Gurumuhkani et al. (CCC'24) introduced the local enumeration problem $Enum(k, t)$ as follows: for a natural number $k$ and a parameter $t$, given an $n$-variate $k$-CNF with no satisfying assignment with Hamming weight less than $t(n)$, enumerate all satisfying assignments of Hamming weight exactly $t(n)$. They showed that efficient algorithms for local enumeration yield new $k$-SAT algorithms and depth-3 lower bounds for Majority function. As the first non-trivial case, they gave an algorithm for $k = 3$ which in particular gave a new lower bound on the size of depth-3 circuits with bottom fan-in at most 3 computing Majority.

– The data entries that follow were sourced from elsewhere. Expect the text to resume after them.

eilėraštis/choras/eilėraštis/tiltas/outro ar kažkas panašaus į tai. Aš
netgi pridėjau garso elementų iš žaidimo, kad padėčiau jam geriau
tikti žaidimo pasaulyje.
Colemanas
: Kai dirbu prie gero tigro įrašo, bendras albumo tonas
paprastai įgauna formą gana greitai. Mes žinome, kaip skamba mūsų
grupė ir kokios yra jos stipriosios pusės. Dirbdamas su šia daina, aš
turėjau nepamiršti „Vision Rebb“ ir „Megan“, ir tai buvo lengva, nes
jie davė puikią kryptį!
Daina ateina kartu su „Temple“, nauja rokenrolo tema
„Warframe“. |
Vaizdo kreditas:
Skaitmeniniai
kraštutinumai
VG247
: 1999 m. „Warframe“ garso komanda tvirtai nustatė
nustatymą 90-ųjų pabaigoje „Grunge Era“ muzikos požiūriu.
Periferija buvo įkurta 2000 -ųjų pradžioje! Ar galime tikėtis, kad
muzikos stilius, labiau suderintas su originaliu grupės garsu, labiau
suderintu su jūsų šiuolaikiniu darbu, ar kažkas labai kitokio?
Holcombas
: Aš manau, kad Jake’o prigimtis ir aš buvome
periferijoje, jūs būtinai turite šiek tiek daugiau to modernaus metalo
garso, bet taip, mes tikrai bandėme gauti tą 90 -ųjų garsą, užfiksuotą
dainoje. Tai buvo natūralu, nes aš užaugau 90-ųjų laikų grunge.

In this paper, we give an optimal algorithm that solves local enumeration on monotone formulas for $k = 3$ and all $t \le n/2$. In particular, we obtain an optimal lower bound on the size of monotone depth-3 circuits with bottom fan-in at most 3 computing Majority.

翻译：Gurumuhkani等人（CCC'24）引入了局部枚举问题$Enum(k, t)$：对于自然数$k$和参数$t$，给定一个$n$元$k$-CNF，且该公式不存在汉明权小于$t(n)$的可满足赋值，要求枚举所有汉明权恰好为$t(n)$的可满足赋值。他们证明了局部枚举的高效算法可产生新的$k$-SAT算法及多数函数的深度三电路下界。作为首个非平凡情形，他们给出了$k = 3$的算法，该算法特别地为计算多数函数的底层扇入至多为3的深度三电路规模提供了新的下界。本文针对$k = 3$且所有$t \le n/2$的情形，给出了解决单调公式局部枚举问题的最优算法。特别地，我们得到了计算多数函数的底层扇入至多为3的单调深度三电路规模的最优下界。